## EXERCISE REQUIREMENTS
According to the text on children and dirt, how many kids were in an advanced state of grubbiness during the camp in the Perth Hills?

## EXERCISE TEXT
● ● ● ● ● ● ●

I’m sure there have been longitudinal studies on the beneficial nature of dirt, mud and dust on children.
Watch a beaming child sitting in the dirt off the side of a manicured lawn or squealing with delight as they churn through mud with bare feet and it is pretty clear that something elemental is taking place.
We have some absolute rippers here in WA; the pindan of the north gets into pores and clothing so deeply that it has been known to stain the soul.
The ‘silver loam’ or grey sand of the Swan coastal plain, South coast and South-West can turn impeccably turned out youngsters into grinning blackened monsters in no time flat.
Recently I camped in the Perth Hills with other members of the Nature Play WA family and one of the defining images was a cherubic three year old boy repeatedly getting up to a dead sprint before launching himself into a fairly handy swan dive full length into some deep sand.
It was a pretty infectious activity.
It wasn’t long before we had 11 kids in an advanced state of grubbiness.
This is, of course, the very definition of good, wholesome fun and the word ‘clean’ has no business being involved.
De-grubbifying prior to bed or the journey home is the secret to fully embracing a dirty weekend and there are a few options to take here.

● ● ● ● ● ● ●

## DATA EXCERPTS
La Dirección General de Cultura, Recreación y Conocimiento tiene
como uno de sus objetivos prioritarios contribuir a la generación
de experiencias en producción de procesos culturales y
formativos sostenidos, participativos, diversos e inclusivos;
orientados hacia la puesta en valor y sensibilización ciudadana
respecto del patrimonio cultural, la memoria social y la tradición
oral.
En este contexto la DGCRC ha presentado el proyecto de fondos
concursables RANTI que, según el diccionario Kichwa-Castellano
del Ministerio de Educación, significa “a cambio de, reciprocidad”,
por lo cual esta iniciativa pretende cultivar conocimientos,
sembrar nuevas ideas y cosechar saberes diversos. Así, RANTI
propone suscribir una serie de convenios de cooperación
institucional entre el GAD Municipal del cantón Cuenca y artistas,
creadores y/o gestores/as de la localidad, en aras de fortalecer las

● ● ● ● ● ● ●

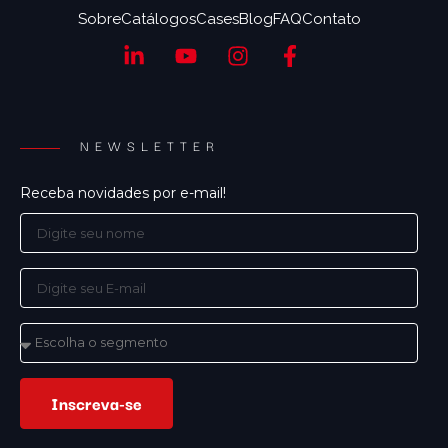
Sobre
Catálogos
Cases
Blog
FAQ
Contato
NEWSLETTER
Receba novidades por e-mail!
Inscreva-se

● ● ● ● ● ● ●

## PROBLEM SOLUTION
11 kids.